### Source document
▬▬▬▬▬▬

The combined value of these contracts for parts and
equipment was greater than that
of any other American company doing business with Iraq
-- companies including
Schlumberger, Flowserve, Fisher-Rosemount, General Electric.
They acted
through foreign subsidiaries or associated companies in
France, Belgium,
Germany, India, Switzerland, Bahrain, Egypt and the Netherlands.
In several cases, it is clear the European companies did
no more than loan
their names to American firms for the purpose of dealing
with Hussein. Iraq
then became America's second-largest Middle Eastern oil
supplier.
This story was initially reported by the Financial Times
of London over two
years ago and has since been more extensively reported
in the European
press. But as we have seen with the case of Harken Energy
and many other
stories, there is a difference between a story having
been reported and
having attention being paid to it (a distinction many
journalists have
trouble with). Thus the administration was able to dismiss
the new
information on shady dealings at Harken as "old news"
because not much
attention was ever paid when the old news was new.
When Cheney left Halliburton, he received a $34 million
severance package
despite the fact that the single biggest deal of his five-year
career there,
the acquisition of Dresser Industries, turned out to be
a huge blunder since
the company came saddled with asbestos liability. (On
the campaign trail,
Cheney often claimed he had been "out in the private
sector creating jobs."
The first thing he did after the Dresser merger was lay
off 10,000 people.)
Halliburton, America's No. 1 oil-services company, is
the nation's
fifth-largest military contractor and the biggest non-union
employer in the
United States. It employs more than 100,000 workers worldwide
and does over
$15 billion a year. Halliburton under Cheney dealt with
several brutal
dictatorships, including the despicable government of
Burma (Myanmar). The
company also played questionable roles in Algeria, Angola,
Bosnia, Croatia,
Haiti, Somalia and Indonesia.
Halliburton also had dealings with Iran and Libya,
both on the State
Department's list of terrorist states. Halliburton's subsidiary
Brown &
Root, the old Texas construction firm that does much business
with the U.S.

▬▬▬▬▬▬

### Material
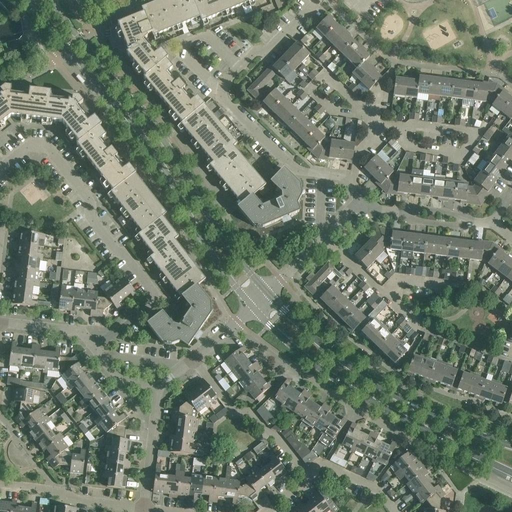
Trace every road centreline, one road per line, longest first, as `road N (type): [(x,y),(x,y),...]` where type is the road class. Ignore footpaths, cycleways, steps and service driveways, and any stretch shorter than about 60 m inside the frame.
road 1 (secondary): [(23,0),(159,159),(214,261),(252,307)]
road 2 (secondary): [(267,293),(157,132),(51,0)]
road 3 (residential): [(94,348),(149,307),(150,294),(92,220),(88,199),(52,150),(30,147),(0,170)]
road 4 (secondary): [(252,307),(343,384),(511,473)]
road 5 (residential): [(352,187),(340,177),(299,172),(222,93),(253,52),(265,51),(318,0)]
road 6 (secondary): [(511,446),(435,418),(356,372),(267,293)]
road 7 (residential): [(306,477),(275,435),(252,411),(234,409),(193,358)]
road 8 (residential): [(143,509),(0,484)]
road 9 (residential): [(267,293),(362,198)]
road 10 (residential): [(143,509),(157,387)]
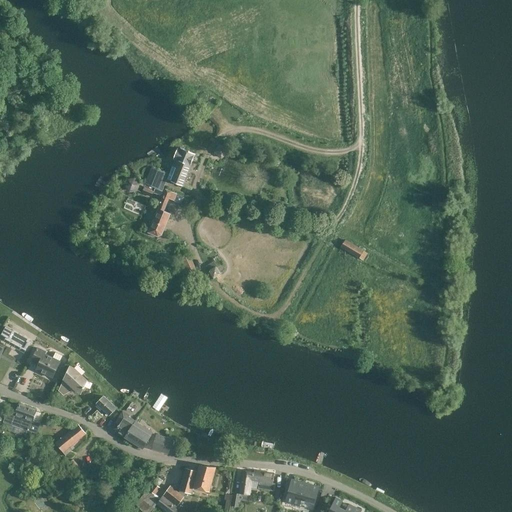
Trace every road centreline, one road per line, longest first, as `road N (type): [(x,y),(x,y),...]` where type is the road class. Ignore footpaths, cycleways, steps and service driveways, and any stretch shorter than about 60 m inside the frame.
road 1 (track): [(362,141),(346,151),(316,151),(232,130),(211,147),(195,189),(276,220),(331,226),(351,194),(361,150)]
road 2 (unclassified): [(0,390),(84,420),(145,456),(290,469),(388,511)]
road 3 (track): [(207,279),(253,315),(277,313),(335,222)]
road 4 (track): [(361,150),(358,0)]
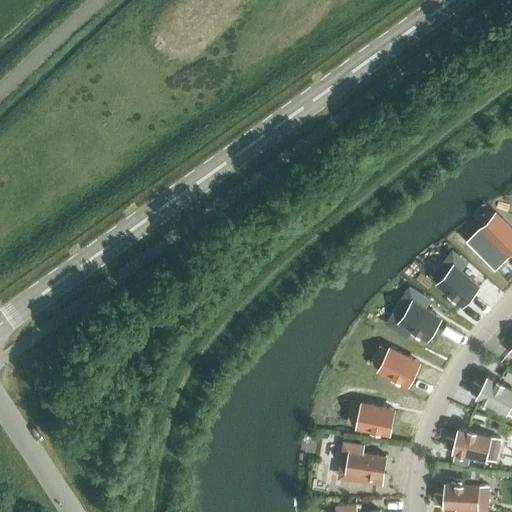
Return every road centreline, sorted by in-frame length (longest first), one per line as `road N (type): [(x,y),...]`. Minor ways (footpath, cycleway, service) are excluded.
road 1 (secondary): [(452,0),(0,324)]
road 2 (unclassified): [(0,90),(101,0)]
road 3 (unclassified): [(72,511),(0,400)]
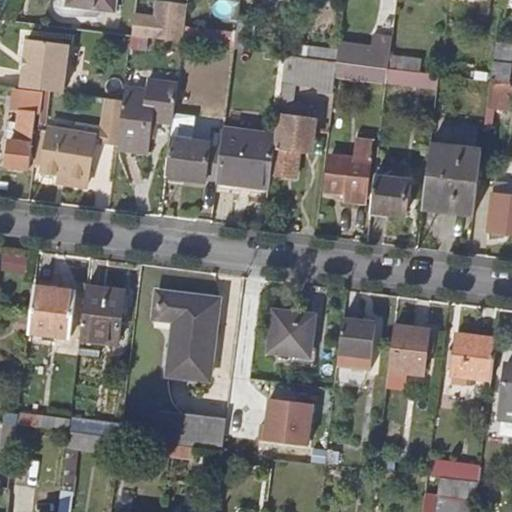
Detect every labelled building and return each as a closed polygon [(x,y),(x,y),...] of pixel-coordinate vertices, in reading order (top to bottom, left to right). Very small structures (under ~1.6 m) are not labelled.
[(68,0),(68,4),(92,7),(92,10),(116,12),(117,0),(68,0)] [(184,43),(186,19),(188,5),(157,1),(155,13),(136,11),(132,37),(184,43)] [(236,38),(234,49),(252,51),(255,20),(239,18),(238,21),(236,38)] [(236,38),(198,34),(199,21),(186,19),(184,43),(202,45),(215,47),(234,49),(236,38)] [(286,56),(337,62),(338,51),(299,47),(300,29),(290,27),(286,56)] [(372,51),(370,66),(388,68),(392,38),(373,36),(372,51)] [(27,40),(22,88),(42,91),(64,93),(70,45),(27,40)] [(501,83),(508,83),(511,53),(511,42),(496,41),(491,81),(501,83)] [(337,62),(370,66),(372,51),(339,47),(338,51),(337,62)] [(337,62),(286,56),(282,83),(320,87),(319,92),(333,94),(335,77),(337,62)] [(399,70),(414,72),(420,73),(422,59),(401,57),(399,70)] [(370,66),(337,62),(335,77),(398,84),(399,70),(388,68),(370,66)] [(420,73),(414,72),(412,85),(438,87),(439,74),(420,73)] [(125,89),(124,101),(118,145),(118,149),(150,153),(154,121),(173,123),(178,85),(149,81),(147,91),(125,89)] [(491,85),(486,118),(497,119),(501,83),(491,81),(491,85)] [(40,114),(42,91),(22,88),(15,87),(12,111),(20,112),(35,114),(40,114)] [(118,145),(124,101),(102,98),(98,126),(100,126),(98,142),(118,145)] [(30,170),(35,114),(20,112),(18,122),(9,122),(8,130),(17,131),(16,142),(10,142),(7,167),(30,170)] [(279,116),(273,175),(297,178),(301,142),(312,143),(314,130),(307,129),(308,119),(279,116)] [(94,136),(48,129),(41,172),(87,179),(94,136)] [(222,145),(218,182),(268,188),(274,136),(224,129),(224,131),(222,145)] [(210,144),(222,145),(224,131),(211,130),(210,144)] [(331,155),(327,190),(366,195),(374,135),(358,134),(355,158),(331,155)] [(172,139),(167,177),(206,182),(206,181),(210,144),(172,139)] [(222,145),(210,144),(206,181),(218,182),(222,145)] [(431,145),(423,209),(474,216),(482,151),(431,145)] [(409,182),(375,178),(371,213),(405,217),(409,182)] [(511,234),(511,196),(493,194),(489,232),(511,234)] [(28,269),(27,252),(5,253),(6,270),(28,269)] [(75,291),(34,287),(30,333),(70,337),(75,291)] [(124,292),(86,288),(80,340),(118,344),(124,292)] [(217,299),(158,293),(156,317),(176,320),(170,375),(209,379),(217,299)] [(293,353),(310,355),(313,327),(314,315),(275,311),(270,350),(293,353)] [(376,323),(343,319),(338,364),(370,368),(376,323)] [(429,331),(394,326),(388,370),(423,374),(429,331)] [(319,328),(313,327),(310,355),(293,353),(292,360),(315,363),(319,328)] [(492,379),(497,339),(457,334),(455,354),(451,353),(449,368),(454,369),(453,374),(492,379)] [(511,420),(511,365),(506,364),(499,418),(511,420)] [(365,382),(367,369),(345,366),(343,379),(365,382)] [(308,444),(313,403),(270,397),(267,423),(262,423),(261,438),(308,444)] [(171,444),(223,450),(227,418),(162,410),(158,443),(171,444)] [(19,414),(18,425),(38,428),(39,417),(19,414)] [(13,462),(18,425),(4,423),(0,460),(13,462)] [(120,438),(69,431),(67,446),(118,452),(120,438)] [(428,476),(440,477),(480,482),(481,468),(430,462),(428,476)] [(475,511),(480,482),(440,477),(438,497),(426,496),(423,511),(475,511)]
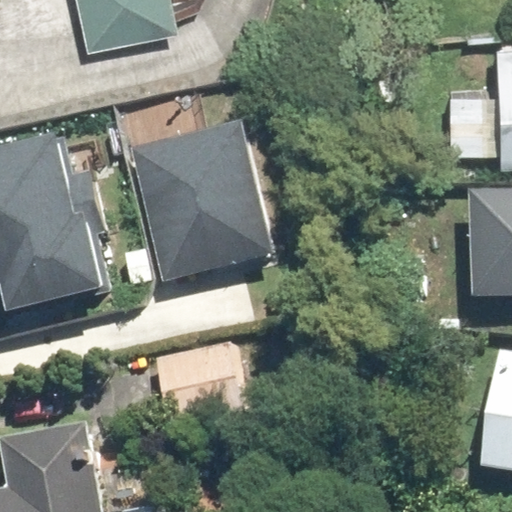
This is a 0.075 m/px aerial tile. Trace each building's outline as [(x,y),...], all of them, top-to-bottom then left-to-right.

▬▬▬▬▬▬

### What to do
1 - Translate this sentence from the text on Halliburton into Spanish: "Halliburton also had dealings with Iran and Libya, both on the State Department's list of terrorist states."
2 - Update the lines of the listing starting at "Return every road" and ending at "road 2 (unclassified): [(0,90),(101,0)]" so that "left out" replaces "excluded", leaving everything else unchanged, and return only those lines.

### Exercise responses
1 - Halliburton también tuvo tratos con Irán y Libia, ambos en la lista de Estados terroristas del Departamento de Estado.

2 -
Return every road centreline, sorted by in-frame length (longest first), one per line as `road N (type): [(x,y),...]`. Minor ways (footpath, cycleway, service) are left out.
road 1 (secondary): [(452,0),(0,324)]
road 2 (unclassified): [(0,90),(101,0)]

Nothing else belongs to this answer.